[Opening EXERCISE MATERIALS section]
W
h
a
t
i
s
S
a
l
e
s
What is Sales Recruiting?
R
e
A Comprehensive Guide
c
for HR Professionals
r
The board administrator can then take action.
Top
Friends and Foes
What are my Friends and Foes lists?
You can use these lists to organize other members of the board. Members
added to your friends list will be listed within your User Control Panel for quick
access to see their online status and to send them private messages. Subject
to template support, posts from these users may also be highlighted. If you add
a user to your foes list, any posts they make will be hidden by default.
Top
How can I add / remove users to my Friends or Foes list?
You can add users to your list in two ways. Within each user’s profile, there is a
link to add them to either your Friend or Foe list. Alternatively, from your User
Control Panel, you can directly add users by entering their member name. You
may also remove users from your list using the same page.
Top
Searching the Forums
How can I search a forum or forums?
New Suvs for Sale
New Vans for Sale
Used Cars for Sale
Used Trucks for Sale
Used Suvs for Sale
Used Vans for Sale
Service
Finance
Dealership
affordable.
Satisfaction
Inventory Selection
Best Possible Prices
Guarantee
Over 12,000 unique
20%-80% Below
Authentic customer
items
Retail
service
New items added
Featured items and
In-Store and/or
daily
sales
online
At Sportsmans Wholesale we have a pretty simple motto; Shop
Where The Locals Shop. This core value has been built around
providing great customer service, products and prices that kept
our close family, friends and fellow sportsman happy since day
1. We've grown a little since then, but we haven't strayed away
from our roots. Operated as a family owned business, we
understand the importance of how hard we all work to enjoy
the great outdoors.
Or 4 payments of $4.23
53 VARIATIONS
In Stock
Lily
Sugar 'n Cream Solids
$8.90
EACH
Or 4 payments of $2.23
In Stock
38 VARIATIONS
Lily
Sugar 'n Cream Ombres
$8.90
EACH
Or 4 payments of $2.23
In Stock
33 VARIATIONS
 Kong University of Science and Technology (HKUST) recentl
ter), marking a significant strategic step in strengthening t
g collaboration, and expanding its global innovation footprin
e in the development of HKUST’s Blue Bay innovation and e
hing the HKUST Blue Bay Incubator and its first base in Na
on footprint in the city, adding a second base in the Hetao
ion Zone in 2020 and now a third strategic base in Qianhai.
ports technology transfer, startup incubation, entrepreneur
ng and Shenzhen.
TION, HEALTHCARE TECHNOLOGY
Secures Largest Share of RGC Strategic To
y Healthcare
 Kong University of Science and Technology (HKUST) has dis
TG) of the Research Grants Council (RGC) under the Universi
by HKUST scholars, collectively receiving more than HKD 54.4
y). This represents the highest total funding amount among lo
[Closing EXERCISE MATERIALS section]
Give back the complete data exactly as supplied.

W
h
a
t
i
s
S
a
l
e
s
What is Sales Recruiting?
R
e
A Comprehensive Guide
c
for HR Professionals
r
The board administrator can then take action.
Top
Friends and Foes
What are my Friends and Foes lists?
You can use these lists to organize other members of the board. Members
added to your friends list will be listed within your User Control Panel for quick
access to see their online status and to send them private messages. Subject
to template support, posts from these users may also be highlighted. If you add
a user to your foes list, any posts they make will be hidden by default.
Top
How can I add / remove users to my Friends or Foes list?
You can add users to your list in two ways. Within each user’s profile, there is a
link to add them to either your Friend or Foe list. Alternatively, from your User
Control Panel, you can directly add users by entering their member name. You
may also remove users from your list using the same page.
Top
Searching the Forums
How can I search a forum or forums?
New Suvs for Sale
New Vans for Sale
Used Cars for Sale
Used Trucks for Sale
Used Suvs for Sale
Used Vans for Sale
Service
Finance
Dealership
affordable.
Satisfaction
Inventory Selection
Best Possible Prices
Guarantee
Over 12,000 unique
20%-80% Below
Authentic customer
items
Retail
service
New items added
Featured items and
In-Store and/or
daily
sales
online
At Sportsmans Wholesale we have a pretty simple motto; Shop
Where The Locals Shop. This core value has been built around
providing great customer service, products and prices that kept
our close family, friends and fellow sportsman happy since day
1. We've grown a little since then, but we haven't strayed away
from our roots. Operated as a family owned business, we
understand the importance of how hard we all work to enjoy
the great outdoors.
Or 4 payments of $4.23
53 VARIATIONS
In Stock
Lily
Sugar 'n Cream Solids
$8.90
EACH
Or 4 payments of $2.23
In Stock
38 VARIATIONS
Lily
Sugar 'n Cream Ombres
$8.90
EACH
Or 4 payments of $2.23
In Stock
33 VARIATIONS
 Kong University of Science and Technology (HKUST) recentl
ter), marking a significant strategic step in strengthening t
g collaboration, and expanding its global innovation footprin
e in the development of HKUST’s Blue Bay innovation and e
hing the HKUST Blue Bay Incubator and its first base in Na
on footprint in the city, adding a second base in the Hetao
ion Zone in 2020 and now a third strategic base in Qianhai.
ports technology transfer, startup incubation, entrepreneur
ng and Shenzhen.
TION, HEALTHCARE TECHNOLOGY
Secures Largest Share of RGC Strategic To
y Healthcare
 Kong University of Science and Technology (HKUST) has dis
TG) of the Research Grants Council (RGC) under the Universi
by HKUST scholars, collectively receiving more than HKD 54.4
y). This represents the highest total funding amount among lo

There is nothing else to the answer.